Brief:
Give again, exactly as written, the lines of the records below from the line with "81: (120, 188, 0.52)" to the line with "4: (497, 149, 0.42)". Both end lines count; pictures do not.

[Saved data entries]
****

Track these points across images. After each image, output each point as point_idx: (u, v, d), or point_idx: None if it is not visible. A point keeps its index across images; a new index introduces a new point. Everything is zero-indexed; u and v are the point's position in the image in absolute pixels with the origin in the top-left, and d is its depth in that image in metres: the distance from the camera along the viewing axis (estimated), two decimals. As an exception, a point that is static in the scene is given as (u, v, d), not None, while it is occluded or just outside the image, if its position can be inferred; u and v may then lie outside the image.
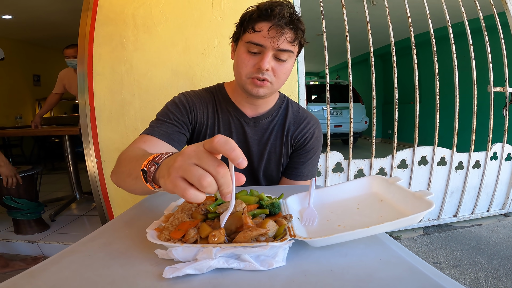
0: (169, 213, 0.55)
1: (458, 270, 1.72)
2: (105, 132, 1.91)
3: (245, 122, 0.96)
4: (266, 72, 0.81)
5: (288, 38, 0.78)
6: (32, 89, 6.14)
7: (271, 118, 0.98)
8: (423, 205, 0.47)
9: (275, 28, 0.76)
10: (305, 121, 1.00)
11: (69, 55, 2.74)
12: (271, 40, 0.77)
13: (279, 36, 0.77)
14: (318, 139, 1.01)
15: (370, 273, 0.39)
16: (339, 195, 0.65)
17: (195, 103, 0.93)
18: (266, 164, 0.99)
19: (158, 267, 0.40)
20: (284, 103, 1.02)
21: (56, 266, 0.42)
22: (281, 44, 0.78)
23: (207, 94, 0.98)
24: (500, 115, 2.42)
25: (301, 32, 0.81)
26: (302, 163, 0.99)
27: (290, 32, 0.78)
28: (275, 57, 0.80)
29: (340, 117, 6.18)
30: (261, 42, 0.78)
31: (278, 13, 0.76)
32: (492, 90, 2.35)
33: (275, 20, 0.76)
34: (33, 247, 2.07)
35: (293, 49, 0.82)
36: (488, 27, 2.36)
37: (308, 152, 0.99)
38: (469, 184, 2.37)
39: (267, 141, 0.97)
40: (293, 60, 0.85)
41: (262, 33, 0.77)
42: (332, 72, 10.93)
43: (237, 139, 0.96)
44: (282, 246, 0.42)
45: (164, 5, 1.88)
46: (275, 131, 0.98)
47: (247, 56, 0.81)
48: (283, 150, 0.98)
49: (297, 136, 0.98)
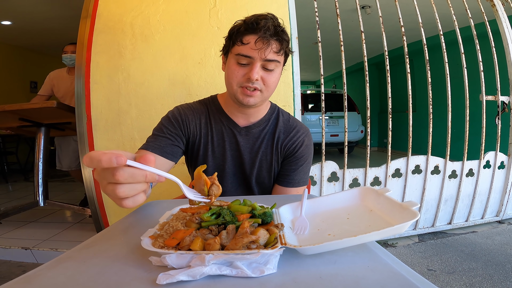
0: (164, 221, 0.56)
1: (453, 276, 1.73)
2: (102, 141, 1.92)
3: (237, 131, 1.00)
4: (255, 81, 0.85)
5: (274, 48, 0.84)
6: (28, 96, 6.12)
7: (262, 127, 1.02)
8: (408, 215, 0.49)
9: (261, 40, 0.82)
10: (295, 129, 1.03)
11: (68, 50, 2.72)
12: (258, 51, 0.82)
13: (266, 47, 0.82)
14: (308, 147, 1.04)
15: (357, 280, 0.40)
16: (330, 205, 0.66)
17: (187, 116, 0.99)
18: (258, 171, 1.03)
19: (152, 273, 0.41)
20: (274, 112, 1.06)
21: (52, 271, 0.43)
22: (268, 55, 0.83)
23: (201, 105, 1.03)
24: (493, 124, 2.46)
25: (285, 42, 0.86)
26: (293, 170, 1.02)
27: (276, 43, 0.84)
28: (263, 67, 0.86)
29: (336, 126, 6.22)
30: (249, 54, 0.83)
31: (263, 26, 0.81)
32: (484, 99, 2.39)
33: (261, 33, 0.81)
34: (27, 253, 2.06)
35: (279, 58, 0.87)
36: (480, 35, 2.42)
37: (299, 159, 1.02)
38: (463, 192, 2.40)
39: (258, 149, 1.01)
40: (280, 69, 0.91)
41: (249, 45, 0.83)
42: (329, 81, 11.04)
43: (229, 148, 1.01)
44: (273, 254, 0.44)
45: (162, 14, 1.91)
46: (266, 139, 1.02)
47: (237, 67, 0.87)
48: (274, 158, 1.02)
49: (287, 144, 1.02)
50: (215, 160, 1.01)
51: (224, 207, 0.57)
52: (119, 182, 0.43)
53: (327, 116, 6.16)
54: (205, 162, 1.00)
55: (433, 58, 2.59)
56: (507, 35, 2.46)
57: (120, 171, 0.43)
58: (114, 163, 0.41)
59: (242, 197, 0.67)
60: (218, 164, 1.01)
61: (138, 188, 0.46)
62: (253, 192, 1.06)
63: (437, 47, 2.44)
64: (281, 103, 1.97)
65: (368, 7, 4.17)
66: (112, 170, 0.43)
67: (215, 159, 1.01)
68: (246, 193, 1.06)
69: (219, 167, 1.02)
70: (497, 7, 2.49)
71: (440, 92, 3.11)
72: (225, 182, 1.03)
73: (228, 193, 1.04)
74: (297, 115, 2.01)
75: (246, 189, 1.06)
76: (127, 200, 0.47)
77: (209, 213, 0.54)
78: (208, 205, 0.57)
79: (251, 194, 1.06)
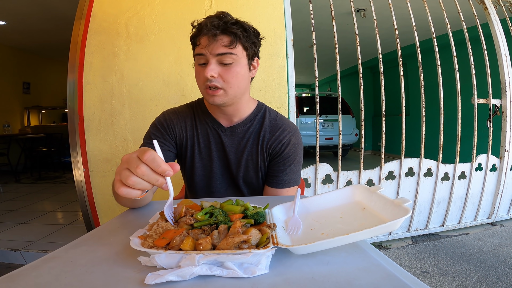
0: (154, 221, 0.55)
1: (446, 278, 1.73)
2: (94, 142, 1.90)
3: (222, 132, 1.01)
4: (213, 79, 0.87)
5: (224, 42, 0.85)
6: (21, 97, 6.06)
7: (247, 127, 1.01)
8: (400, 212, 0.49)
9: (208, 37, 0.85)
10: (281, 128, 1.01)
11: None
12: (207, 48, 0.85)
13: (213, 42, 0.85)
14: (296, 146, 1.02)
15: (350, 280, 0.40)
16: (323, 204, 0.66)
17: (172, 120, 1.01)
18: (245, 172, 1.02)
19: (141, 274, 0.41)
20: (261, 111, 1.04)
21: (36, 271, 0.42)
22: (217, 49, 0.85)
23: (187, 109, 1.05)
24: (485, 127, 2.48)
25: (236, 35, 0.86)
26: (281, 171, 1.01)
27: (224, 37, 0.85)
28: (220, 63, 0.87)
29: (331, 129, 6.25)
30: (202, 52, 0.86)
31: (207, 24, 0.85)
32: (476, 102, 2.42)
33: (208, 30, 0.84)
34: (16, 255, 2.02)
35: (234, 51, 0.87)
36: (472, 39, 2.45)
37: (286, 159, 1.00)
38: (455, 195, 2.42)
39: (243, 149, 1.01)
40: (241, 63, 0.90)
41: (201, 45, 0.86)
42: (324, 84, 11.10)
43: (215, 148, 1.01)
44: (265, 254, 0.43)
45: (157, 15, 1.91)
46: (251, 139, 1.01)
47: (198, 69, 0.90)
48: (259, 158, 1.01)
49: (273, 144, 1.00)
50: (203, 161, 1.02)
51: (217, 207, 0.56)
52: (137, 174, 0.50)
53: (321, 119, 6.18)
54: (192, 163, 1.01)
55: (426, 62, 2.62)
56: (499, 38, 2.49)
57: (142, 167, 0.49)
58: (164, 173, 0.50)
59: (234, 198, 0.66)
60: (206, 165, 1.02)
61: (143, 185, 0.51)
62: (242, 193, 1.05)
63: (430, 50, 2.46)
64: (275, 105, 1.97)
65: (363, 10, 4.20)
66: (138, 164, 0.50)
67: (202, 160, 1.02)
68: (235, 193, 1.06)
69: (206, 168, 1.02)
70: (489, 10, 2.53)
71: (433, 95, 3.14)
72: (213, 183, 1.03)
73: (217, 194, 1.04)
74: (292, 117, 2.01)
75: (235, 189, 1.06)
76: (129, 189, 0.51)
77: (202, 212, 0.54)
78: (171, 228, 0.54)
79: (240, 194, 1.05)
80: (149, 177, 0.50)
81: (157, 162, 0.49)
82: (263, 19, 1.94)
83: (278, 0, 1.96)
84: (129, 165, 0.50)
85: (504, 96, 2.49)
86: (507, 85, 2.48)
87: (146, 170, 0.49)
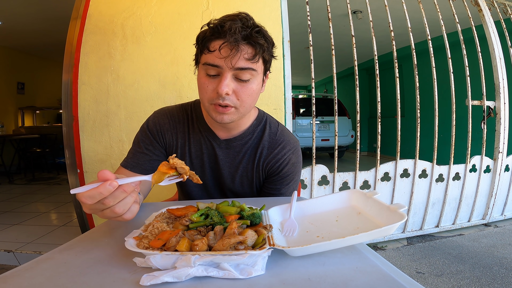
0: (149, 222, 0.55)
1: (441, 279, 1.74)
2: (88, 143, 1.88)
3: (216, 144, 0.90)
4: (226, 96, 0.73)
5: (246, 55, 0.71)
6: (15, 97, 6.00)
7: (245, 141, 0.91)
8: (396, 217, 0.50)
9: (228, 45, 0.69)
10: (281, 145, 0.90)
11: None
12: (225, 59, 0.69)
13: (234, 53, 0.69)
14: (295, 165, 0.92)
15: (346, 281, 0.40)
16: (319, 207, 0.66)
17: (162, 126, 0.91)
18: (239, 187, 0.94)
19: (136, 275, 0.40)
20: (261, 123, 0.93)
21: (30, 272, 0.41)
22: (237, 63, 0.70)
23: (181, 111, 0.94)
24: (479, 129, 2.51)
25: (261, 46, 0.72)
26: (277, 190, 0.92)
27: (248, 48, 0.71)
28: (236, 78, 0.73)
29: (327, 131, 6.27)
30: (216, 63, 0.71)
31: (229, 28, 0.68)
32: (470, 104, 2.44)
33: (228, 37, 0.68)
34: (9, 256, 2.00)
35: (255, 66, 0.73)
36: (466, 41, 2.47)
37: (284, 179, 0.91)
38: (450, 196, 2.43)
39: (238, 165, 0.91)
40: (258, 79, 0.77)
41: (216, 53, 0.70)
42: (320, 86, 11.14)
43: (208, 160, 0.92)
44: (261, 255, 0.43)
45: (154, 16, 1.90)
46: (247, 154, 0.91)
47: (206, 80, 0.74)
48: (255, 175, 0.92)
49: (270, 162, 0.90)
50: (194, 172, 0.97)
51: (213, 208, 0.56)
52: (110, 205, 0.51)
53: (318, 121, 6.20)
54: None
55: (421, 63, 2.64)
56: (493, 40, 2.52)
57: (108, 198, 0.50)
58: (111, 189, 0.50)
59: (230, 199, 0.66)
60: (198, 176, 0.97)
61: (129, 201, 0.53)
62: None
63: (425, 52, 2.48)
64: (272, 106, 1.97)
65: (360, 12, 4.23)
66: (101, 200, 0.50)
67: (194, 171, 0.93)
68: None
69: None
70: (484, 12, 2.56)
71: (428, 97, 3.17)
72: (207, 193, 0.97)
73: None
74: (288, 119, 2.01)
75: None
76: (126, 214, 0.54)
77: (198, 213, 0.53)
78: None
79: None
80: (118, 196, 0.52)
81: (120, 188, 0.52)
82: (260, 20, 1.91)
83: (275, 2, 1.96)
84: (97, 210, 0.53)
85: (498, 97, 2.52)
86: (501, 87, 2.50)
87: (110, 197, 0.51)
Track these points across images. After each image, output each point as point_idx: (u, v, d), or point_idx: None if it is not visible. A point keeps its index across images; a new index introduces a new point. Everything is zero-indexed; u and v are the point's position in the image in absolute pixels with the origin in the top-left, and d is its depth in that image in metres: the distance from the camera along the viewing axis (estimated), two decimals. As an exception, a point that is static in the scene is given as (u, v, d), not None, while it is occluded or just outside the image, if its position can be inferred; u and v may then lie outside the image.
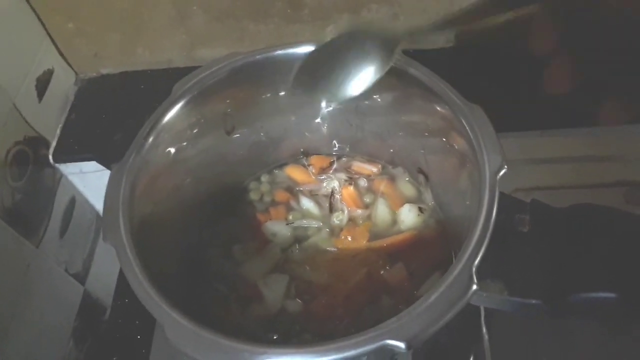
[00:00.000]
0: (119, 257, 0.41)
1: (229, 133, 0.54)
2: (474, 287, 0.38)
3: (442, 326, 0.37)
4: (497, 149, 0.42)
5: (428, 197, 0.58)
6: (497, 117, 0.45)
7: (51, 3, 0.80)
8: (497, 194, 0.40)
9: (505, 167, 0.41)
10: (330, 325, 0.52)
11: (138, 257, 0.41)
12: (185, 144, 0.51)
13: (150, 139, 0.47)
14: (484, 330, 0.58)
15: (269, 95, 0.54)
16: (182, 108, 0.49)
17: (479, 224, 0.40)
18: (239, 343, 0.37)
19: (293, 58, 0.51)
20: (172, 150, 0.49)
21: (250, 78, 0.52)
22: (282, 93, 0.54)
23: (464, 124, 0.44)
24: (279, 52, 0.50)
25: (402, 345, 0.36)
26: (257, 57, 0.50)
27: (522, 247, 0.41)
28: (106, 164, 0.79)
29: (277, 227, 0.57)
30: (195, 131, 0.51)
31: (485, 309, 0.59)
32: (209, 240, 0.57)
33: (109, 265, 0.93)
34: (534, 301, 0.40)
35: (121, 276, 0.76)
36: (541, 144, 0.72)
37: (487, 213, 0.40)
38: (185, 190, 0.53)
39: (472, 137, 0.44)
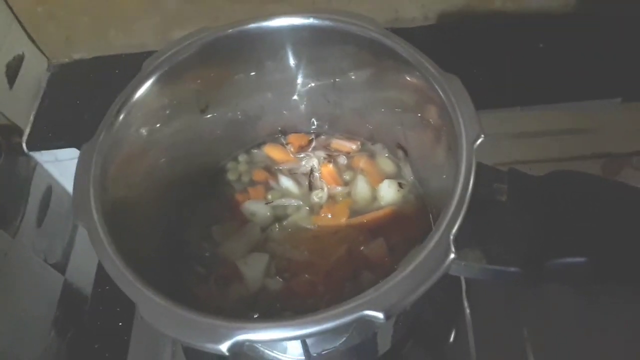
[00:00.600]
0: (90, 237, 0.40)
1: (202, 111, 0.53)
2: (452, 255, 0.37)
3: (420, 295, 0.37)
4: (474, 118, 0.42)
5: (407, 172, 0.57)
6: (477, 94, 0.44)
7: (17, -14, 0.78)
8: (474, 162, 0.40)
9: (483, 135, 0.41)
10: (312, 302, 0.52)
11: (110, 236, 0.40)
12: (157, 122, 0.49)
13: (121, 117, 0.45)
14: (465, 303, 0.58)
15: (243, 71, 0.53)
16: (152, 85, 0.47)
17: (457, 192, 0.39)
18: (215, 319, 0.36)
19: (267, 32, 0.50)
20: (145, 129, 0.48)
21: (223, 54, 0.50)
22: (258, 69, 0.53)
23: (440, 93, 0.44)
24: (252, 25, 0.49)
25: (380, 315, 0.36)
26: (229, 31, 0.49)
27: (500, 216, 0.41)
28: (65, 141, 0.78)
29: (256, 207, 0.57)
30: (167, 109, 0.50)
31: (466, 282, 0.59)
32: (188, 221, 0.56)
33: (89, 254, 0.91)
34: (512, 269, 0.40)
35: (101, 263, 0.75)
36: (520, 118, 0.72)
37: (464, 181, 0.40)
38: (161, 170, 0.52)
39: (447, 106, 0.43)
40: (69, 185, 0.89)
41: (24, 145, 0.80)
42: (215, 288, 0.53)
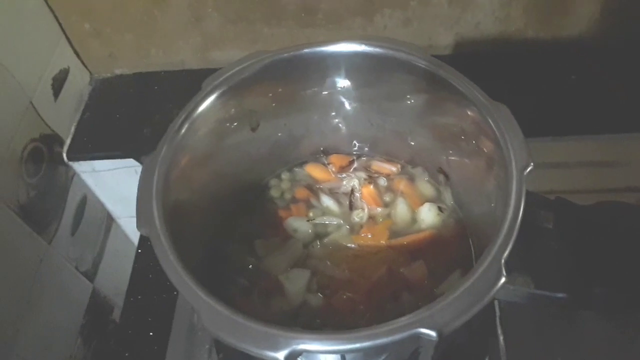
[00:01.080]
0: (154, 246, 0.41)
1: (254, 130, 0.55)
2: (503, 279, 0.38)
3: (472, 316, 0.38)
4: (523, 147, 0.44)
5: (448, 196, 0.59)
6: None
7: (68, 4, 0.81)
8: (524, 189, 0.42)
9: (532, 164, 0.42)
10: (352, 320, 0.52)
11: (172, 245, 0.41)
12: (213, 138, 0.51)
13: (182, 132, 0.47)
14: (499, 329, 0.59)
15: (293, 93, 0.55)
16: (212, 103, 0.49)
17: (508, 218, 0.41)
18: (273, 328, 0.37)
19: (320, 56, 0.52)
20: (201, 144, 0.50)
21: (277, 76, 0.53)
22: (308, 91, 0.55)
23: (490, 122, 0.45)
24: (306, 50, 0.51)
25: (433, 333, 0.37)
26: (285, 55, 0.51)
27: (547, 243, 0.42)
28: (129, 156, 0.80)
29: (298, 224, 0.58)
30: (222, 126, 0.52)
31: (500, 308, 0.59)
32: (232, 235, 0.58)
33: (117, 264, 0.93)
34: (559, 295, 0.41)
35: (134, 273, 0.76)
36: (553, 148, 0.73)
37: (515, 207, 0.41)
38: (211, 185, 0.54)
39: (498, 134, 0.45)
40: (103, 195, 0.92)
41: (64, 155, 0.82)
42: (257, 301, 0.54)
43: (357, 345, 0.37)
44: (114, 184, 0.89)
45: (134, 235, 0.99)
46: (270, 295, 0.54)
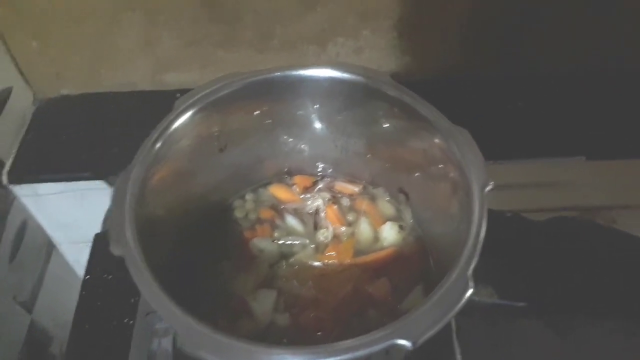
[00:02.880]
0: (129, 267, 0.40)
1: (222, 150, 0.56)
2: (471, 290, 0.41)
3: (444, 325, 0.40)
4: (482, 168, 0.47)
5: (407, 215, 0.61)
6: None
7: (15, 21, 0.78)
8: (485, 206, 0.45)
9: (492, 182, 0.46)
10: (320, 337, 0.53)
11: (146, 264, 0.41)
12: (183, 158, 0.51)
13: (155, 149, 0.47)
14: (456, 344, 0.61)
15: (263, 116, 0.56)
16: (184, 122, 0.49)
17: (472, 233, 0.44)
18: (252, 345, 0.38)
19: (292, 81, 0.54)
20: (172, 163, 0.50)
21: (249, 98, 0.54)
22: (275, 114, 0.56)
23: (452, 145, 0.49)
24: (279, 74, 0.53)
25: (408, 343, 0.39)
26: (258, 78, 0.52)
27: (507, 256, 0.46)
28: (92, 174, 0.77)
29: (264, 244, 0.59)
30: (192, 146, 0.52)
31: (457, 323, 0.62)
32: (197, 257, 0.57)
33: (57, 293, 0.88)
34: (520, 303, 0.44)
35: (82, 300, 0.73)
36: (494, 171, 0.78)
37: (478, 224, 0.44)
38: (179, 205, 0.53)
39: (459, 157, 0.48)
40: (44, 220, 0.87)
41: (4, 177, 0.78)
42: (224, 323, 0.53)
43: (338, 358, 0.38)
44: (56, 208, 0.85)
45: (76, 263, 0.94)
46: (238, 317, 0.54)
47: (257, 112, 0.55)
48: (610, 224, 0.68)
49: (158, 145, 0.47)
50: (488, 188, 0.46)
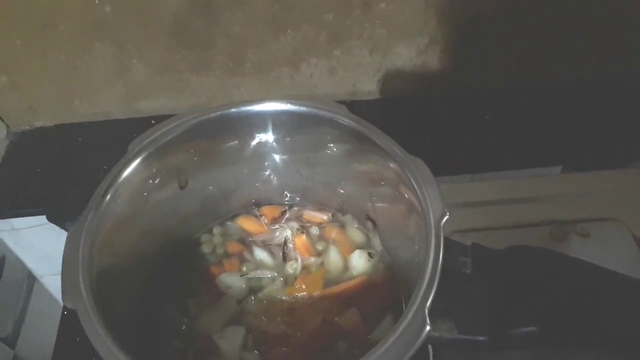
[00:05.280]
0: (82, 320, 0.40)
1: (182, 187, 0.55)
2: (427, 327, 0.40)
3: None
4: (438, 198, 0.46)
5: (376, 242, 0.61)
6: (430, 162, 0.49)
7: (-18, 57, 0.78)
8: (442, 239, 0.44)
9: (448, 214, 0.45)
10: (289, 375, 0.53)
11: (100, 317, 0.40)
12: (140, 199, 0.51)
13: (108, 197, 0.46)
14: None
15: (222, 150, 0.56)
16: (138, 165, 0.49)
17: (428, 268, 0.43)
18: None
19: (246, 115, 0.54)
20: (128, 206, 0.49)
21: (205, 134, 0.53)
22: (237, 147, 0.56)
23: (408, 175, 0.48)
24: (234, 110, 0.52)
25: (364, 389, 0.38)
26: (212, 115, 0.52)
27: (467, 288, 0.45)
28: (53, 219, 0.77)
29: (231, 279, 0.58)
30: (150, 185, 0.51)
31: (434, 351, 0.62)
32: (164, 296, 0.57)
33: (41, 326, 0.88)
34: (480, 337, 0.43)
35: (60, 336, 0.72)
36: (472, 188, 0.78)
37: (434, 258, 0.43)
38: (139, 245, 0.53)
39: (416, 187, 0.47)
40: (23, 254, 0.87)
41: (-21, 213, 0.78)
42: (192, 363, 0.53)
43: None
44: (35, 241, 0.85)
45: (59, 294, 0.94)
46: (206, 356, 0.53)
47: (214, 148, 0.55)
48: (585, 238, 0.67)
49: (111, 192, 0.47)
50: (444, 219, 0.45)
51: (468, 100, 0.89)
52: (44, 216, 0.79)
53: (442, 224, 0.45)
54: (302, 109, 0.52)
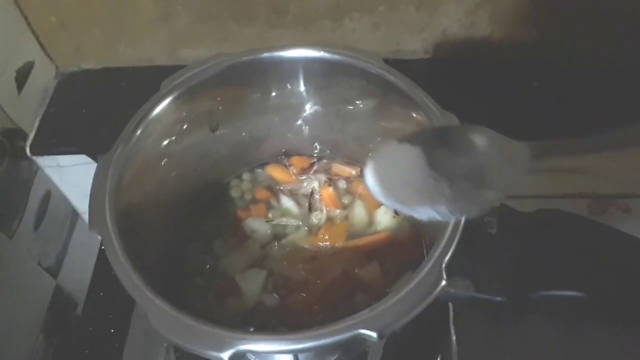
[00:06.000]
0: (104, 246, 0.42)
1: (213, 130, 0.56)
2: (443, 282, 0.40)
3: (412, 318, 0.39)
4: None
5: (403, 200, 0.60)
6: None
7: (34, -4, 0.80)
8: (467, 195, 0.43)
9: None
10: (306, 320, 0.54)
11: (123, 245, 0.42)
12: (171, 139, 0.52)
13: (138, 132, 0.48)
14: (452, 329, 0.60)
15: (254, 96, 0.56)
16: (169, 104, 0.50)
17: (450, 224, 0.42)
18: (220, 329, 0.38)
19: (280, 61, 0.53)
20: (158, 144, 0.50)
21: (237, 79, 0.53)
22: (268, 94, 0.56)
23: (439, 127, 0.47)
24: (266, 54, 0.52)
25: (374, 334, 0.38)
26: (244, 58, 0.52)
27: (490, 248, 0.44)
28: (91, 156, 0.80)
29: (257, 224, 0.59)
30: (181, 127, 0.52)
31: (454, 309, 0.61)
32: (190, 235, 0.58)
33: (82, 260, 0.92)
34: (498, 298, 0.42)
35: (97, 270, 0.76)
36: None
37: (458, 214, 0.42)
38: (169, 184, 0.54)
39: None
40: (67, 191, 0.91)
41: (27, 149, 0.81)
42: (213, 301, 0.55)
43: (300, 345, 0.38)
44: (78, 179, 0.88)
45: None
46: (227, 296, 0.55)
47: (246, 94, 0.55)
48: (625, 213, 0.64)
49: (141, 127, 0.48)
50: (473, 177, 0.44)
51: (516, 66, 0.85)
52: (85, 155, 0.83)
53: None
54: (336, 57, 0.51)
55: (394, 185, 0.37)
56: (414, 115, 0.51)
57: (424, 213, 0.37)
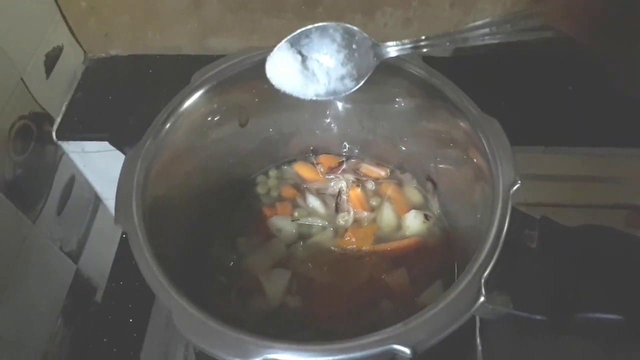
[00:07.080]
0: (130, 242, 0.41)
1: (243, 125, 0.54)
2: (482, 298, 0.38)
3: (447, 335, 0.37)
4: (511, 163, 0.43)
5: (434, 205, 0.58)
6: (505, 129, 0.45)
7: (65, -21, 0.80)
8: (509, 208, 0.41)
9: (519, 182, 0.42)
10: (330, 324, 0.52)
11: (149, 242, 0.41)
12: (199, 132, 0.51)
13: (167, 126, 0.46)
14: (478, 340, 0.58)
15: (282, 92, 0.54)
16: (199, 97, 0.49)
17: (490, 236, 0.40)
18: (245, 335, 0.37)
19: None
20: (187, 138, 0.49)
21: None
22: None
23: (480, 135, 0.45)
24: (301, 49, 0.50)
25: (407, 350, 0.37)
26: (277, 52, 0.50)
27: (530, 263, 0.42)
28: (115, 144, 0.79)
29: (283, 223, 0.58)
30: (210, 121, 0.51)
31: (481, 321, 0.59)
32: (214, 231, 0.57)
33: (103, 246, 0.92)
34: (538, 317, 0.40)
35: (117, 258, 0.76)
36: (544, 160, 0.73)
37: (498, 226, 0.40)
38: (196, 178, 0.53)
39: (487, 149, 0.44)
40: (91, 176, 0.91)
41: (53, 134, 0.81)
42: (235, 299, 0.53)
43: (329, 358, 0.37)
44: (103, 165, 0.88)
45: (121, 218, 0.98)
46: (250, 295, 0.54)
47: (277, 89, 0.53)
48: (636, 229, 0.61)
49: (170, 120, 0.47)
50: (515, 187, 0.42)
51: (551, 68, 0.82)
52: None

****

Task result:
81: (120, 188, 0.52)
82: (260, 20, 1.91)
83: (275, 2, 1.96)
84: (97, 210, 0.53)
85: (498, 97, 2.52)
86: (501, 87, 2.50)
87: (110, 197, 0.51)
Track these points across images. After each image, output each point as point_idx: (u, v, d), or point_idx: None if it is not visible. A point keeps its index across images; a new index introduces a new point. Everything is zero-indexed; u and v are the point's position in the image in absolute pixels with the origin in the top-left, and d is its depth in that image in metres: the distance from the camera along the viewing axis (estimated), two decimals. As an exception, a point that is static in the scene is given as (u, v, d), not None, while it is occluded or just outside the image, if its position can be inferred; u and v may then lie outside the image.
[00:00.000]
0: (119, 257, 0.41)
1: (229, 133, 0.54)
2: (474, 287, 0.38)
3: (442, 326, 0.37)
4: (497, 149, 0.42)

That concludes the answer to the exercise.